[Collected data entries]

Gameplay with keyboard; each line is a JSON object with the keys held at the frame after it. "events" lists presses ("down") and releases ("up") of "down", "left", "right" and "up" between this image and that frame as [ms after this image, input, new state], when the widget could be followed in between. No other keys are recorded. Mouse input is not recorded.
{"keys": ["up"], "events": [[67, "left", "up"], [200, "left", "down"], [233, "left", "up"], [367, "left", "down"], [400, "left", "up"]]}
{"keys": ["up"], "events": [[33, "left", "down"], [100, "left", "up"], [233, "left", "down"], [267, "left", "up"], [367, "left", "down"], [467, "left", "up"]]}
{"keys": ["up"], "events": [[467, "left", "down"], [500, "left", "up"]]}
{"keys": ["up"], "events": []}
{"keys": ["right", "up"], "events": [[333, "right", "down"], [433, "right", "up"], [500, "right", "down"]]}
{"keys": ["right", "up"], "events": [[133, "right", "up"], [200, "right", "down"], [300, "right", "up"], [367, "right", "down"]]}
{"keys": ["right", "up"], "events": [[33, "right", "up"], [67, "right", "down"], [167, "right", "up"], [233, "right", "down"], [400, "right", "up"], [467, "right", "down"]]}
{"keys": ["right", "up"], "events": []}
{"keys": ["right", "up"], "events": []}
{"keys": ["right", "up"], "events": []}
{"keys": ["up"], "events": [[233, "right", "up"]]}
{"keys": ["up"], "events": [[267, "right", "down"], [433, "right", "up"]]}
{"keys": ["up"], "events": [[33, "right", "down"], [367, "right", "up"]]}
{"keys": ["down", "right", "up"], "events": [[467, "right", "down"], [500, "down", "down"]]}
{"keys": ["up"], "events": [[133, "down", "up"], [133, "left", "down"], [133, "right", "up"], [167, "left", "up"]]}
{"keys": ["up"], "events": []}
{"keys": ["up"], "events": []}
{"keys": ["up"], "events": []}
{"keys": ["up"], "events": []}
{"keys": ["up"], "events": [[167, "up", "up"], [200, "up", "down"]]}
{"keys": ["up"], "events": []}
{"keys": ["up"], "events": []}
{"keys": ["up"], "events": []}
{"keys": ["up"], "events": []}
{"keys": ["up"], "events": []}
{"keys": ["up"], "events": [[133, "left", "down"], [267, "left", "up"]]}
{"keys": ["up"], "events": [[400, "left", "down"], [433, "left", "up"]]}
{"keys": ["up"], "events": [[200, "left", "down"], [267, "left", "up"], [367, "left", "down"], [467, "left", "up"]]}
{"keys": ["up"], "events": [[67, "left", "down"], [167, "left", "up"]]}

Work item =>
Only lines holding the word "left" belong in the answer; copy all of them from the records.

Exercise solution =>
Gameplay with keyboard; each line is a JSON object with the keys held at the frame after it. "events" lists presses ("down") and releases ("up") of "down", "left", "right" and "up" between this image and that frame as [ms after this image, input, new state], when the widget could be followed in between. No other keys are recorded. Mouse input is not recorded.
{"keys": ["up"], "events": [[67, "left", "up"], [200, "left", "down"], [233, "left", "up"], [367, "left", "down"], [400, "left", "up"]]}
{"keys": ["up"], "events": [[33, "left", "down"], [100, "left", "up"], [233, "left", "down"], [267, "left", "up"], [367, "left", "down"], [467, "left", "up"]]}
{"keys": ["up"], "events": [[467, "left", "down"], [500, "left", "up"]]}
{"keys": ["up"], "events": [[133, "down", "up"], [133, "left", "down"], [133, "right", "up"], [167, "left", "up"]]}
{"keys": ["up"], "events": [[133, "left", "down"], [267, "left", "up"]]}
{"keys": ["up"], "events": [[400, "left", "down"], [433, "left", "up"]]}
{"keys": ["up"], "events": [[200, "left", "down"], [267, "left", "up"], [367, "left", "down"], [467, "left", "up"]]}
{"keys": ["up"], "events": [[67, "left", "down"], [167, "left", "up"]]}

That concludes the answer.